Wednesday 28 June 2017

No laughing matter when players don't want to play

Liverpool's Daniel Sturridge: 'Of course people are entitled to opinions, but all I can say is I don’t think anyone will understand how much it means to me to play football'. Photo: Reuters
Liverpool's Daniel Sturridge: 'Of course people are entitled to opinions, but all I can say is I don’t think anyone will understand how much it means to me to play football'. Photo: Reuters
Richard Sadlier

Richard Sadlier

Roy Keane wasn't in a good mood when he walked past the physio room at Sunderland's training ground one afternoon. There were several players getting treatment for injuries at the time, which is precisely what happens in a physio's room nearly every day of the year. There was conversation and laughter, which, again, is just what you expect when footballers are sitting together in one place.

Keane saw things differently, though, and summoned the physio to his office immediately. Apparently there were too many people in the room and they were enjoying themselves too much. He was furious that injured players would have smiles on their faces. Were they not gutted they missed training? Don't they care about playing football at all?

Daniel Sturridge must have known the questions he would get when he agreed to appear at a Liverpool press conference last week. I'm sure he knew he would be asked his general views on the club and their progress this season, but that the main line of enquiry would focus on one specific issue. He has had a terrible run of injuries which have limited his game time, but was there something else going on that was keeping him out of the team? Did he have mental issues along with his physical problems? Maybe there was more he could have done to be back in the team sooner.

Sturridge has had his attitude and his commitment questioned by many people this season. Jurgen Klopp's remark about distinguishing between pain and real pain gave people licence to mock his toughness and doubt his desire to play. The problem here was his mentality. We could brandish him weak and soft if we liked. We could question his masculinity and sneer at his preciousness. We could remind him how lucky he is to be in such a privileged position and wonder why he is wasting his career missing games through minor injuries. So many people would love to be in his shoes. He needs to toughen up and learn to take knocks like a proper footballer.

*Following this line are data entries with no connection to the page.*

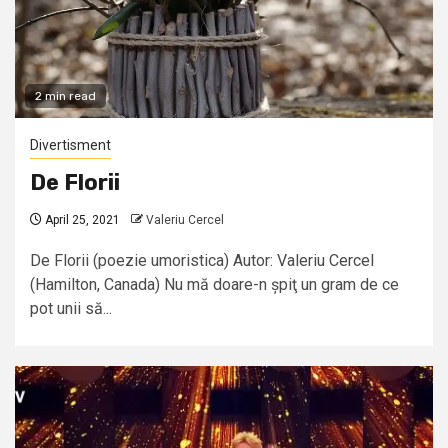
2 min read
Divertisment
De Florii
April 25, 2021
Valeriu Cercel
De Florii (poezie umoristica) Autor: Valeriu Cercel
(Hamilton, Canada) Nu mă doare-n șpiţ un gram de ce
pot unii să...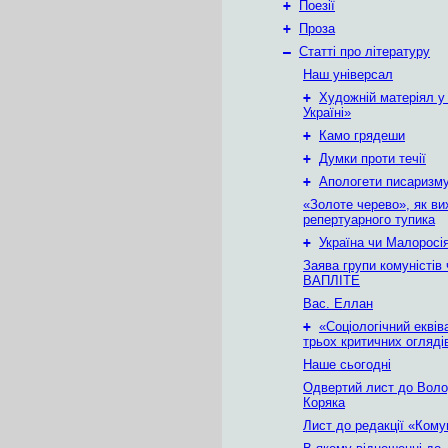
+
Поезії
+
Проза
–
Статті про літературу
Наш універсал
+
Художній матеріял у
Україні»
+
Камо грядеши
+
Думки проти течії
+
Апологети писаризм
«Золоте черево», як вих
репертуарного тупика
+
Україна чи Малоросі
Заява групи комуністів 
ВАПЛІТЕ
Вас. Еллан
+
«Соціологічний еквів
трьох критичних огляді
Наше сьогодні
Одвертий лист до Вол
Коряка
Лист до редакції «Кому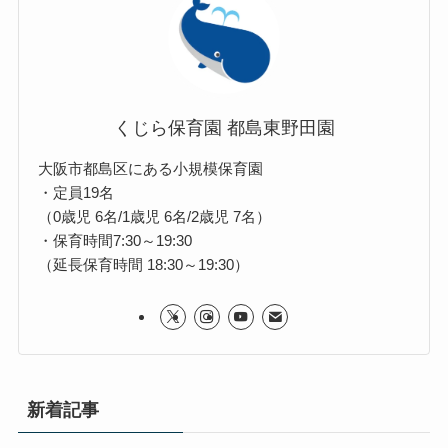
くじら保育園 都島東野田園
大阪市都島区にある小規模保育園
・定員19名
（0歳児 6名/1歳児 6名/2歳児 7名）
・保育時間7:30～19:30
（延長保育時間 18:30～19:30）
新着記事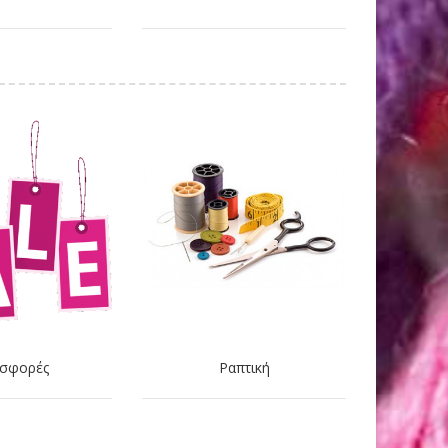
σφορές
Ραπτική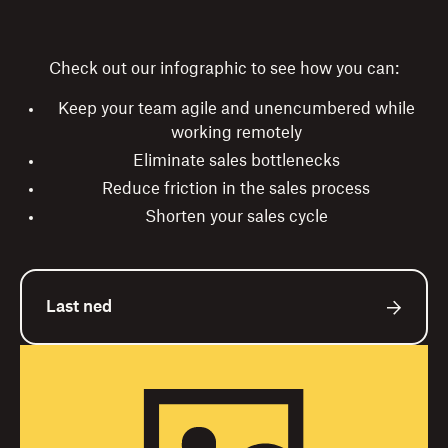
Check out our infographic to see how you can:
Keep your team agile and unencumbered while
working remotely
Eliminate sales bottlenecks
Reduce friction in the sales process
Shorten your sales cycle
Last ned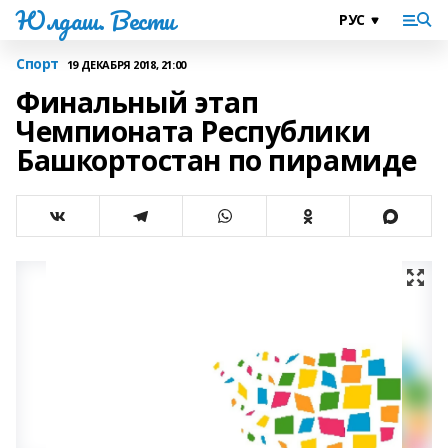
Юлдаш. Вести
Спорт
19 ДЕКАБРЯ 2018, 21:00
Финальный этап
Чемпионата Республики
Башкортостан по пирамиде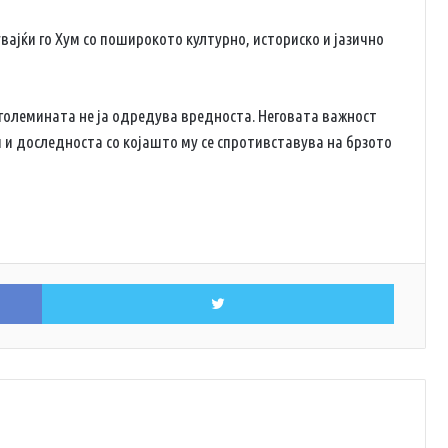
увајќи го Хум со поширокото културно, историско и јазично
 големината не ја одредува вредноста. Неговата важност
 и доследноста со којашто му се спротивставува на брзото
Facebook
Twitter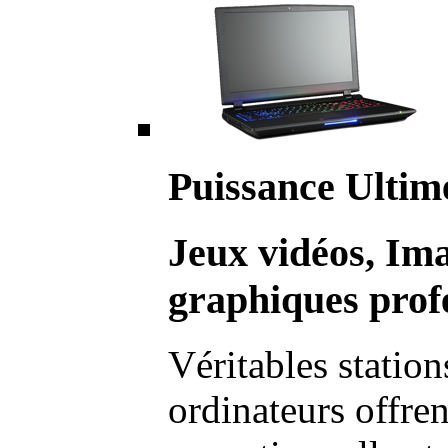
Puissance Ultim
Jeux vidéos, Im
graphiques profe
Véritables station
ordinateurs offre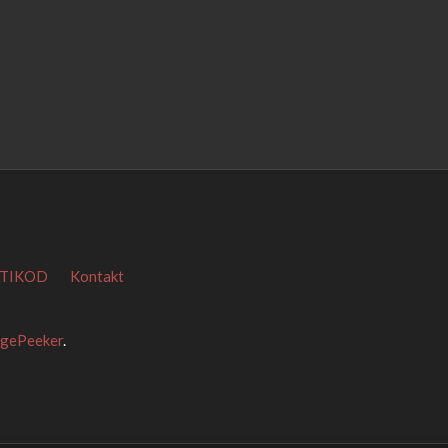
TIKOD
Kontakt
agePeeker
.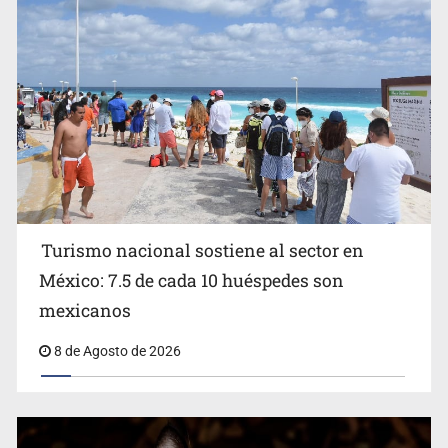
EU reanudará este sábado inspecciones de aguacate en
Michoacán
Turismo nacional sostiene al sector en
México: 7.5 de cada 10 huéspedes son
Belinda se corona como la más bella de 2026 en People
mexicanos
en Español
8 de Agosto de 2026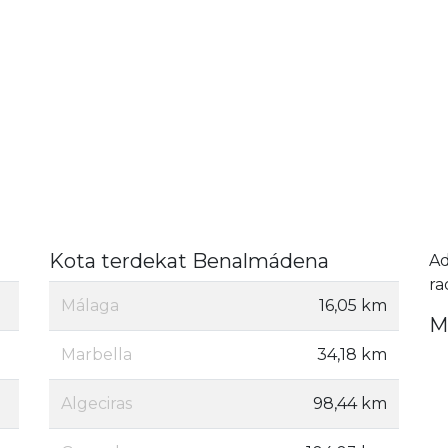
Kota terdekat Benalmádena
A
ra
Málaga
16,05 km
M
Marbella
34,18 km
Algeciras
98,44 km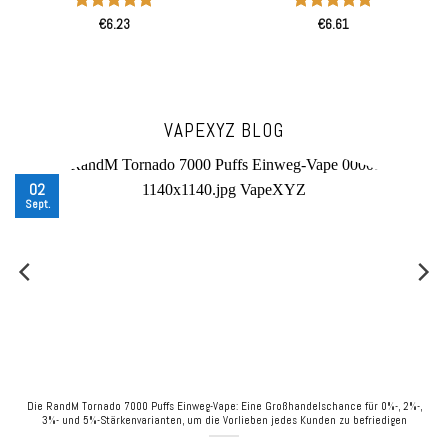
Aufladbare Mesh-Coil-LED-
Aufladbare Einweg-Vapes
Bewertet
Bewertet
Anzeige
Großhandel
€
6.23
€
6.61
mit
5
von
mit
5
von
5
5
VAPEXYZ BLOG
02
Sept.
Die RandM Tornado 7000 Puffs Einweg-Vape: Eine Großhandelschance für 0%-, 2%-,
3%- und 5%-Stärkenvarianten, um die Vorlieben jedes Kunden zu befriedigen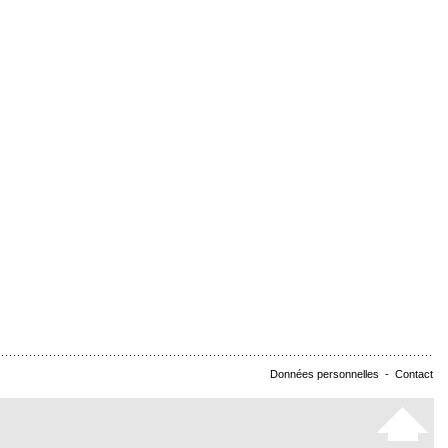
Données personnelles
-
Contact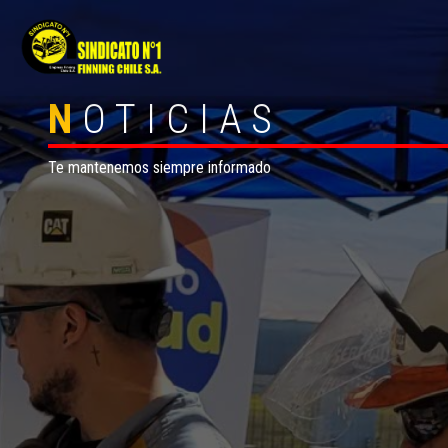
N
OTICIAS
Te mantenemos siempre informado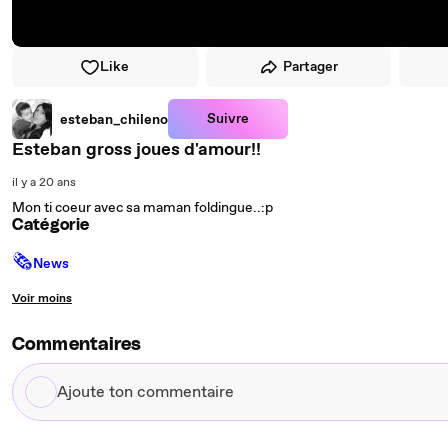
Like
Partager
Suivre
esteban_chileno
Esteban gross joues d'amour!!
il y a 20 ans
Mon ti coeur avec sa maman foldingue..:p
Catégorie
🗞
News
Voir moins
Commentaires
Ajoute
ton
commentaire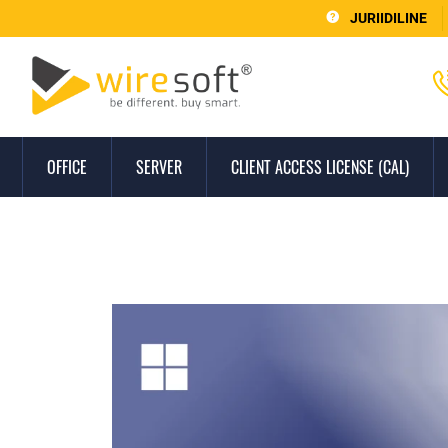
JURIIDILINE
OFFICE
SERVER
CLIENT ACCESS LICENSE (CAL)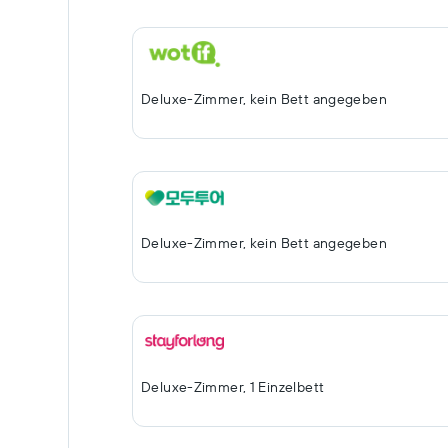
Deluxe-Zimmer, kein Bett angegeben
Deluxe-Zimmer, kein Bett angegeben
Deluxe-Zimmer, 1 Einzelbett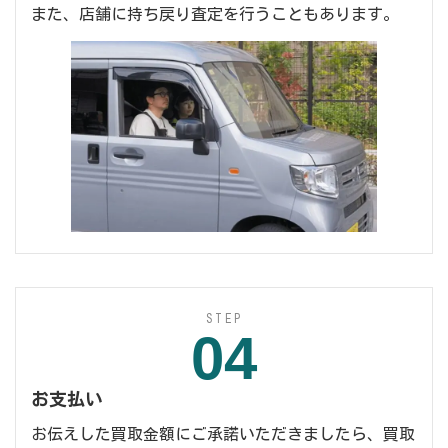
また、店舗に持ち戻り査定を行うこともあります。
STEP
04
お支払い
お伝えした買取金額にご承諾いただきましたら、買取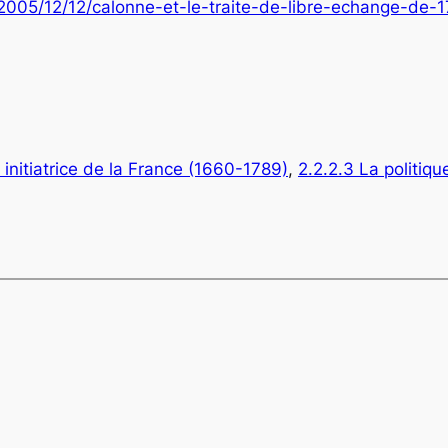
le/2005/12/12/calonne-et-le-traite-de-libre-echange-d
t initiatrice de la France (1660-1789)
, 
2.2.2.3 La politiqu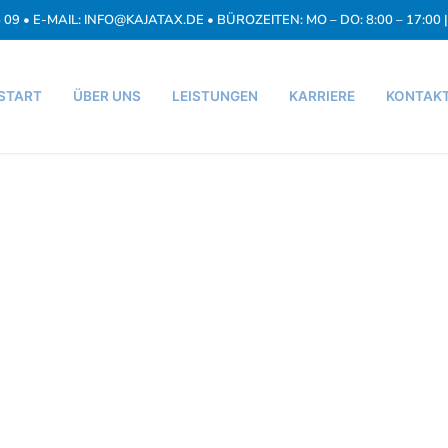
5 09 • E-MAIL: INFO@KAJATAX.DE • BÜROZEITEN: MO – DO: 8:00 – 17:00 | 
START
ÜBER UNS
LEISTUNGEN
KARRIERE
KONTAK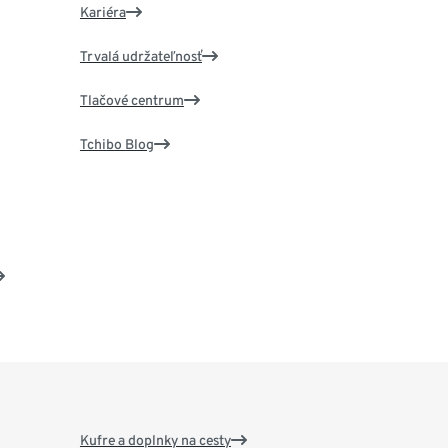
Kariéra
Trvalá udržateľnosť
Tlačové centrum
Tchibo Blog
Kufre a doplnky na cesty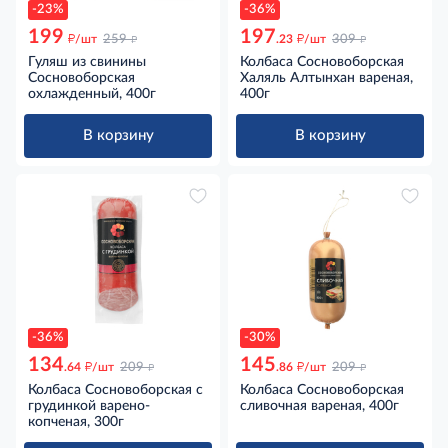
-23%
-36%
199
197
д
д
д
д
/шт
259
.23
/шт
309
Гуляш из свинины
Колбаса Сосновоборская
Сосновоборская
Халяль Алтынхан вареная,
охлажденный, 400г
400г
В корзину
В корзину
-36%
-30%
134
145
д
д
д
д
.64
/шт
209
.86
/шт
209
Колбаса Сосновоборская с
Колбаса Сосновоборская
грудинкой варено-
сливочная вареная, 400г
копченая, 300г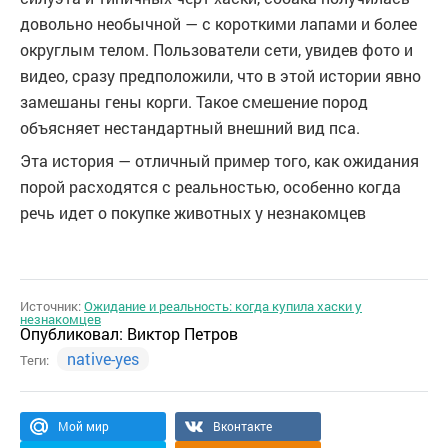
довольно необычной — с короткими лапами и более
округлым телом. Пользователи сети, увидев фото и
видео, сразу предположили, что в этой истории явно
замешаны гены корги. Такое смешение пород
объясняет нестандартный внешний вид пса.
Эта история — отличный пример того, как ожидания
порой расходятся с реальностью, особенно когда
речь идет о покупке животных у незнакомцев
Источник:
Ожидание и реальность: когда купила хаски у
незнакомцев
Опубликовал:
Виктор Петров
native-yes
Теги:
Мой мир
Вконтакте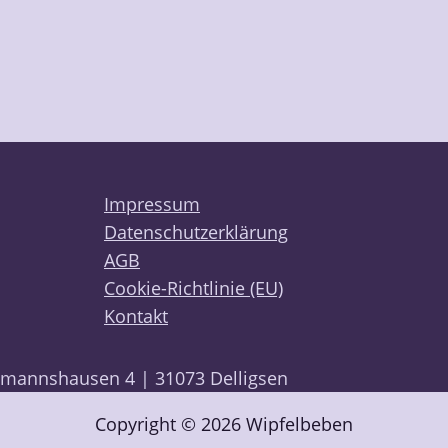
Impressum
Datenschutzerklärung
AGB
Cookie-Richtlinie (EU)
Kontakt
mannshausen 4 | 31073 Delligsen
Copyright © 2026 Wipfelbeben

Opening up for the first time about all the criticism he has faced, he gushed about how important football is to him and how difficult he has found his time out injured. "Of course people are entitled to opinions", he said, "but all I can say is I don't think anyone will understand how much it means to me to play football."

In particular, the suggestion he didn't want to play hurt him the most. He called it "the biggest disrespect ever to any footballer". It was an affront. How could a professional footballer be suspected of not wanting to play football?

He may have been right to defend himself, but he is in football long enough to know there are always players who are content not to be playing. I'm sure he knows many personally, as I do. There are plenty of footballers who are happy to remain on the fringes of the squad. In the past, this might have been down to a lack of belief, and I'm sure that is also the case today, but when you can be financially secure without playing, it becomes easier to be content on the margins.

When Keane ranted at that physio almost a decade ago, he was aiming at the wrong targets. Nobody in that room that day needed a nudge out onto the field. Nobody was feigning injury or just fancied a day off training. I was recovering from ankle surgery, and though I can't remember the specifics of everyone else's situation, I don't recall thinking anyone was happy to be unable to play. The fact that Keane reacted that way, though, shows how often you get players who are.

Professional football is a job for many. There are those who will tell you it isn't, but there are many who see it as a means to an end. As in any occupation, there will be those who will get by doing as little as they can. Within certain clubs, their failure to play will be accepted, sometimes reluctantly and often with a joke at the player's expense. This will be the way of things, except for those moments when Roy Keane walks by and wonders what's so funny.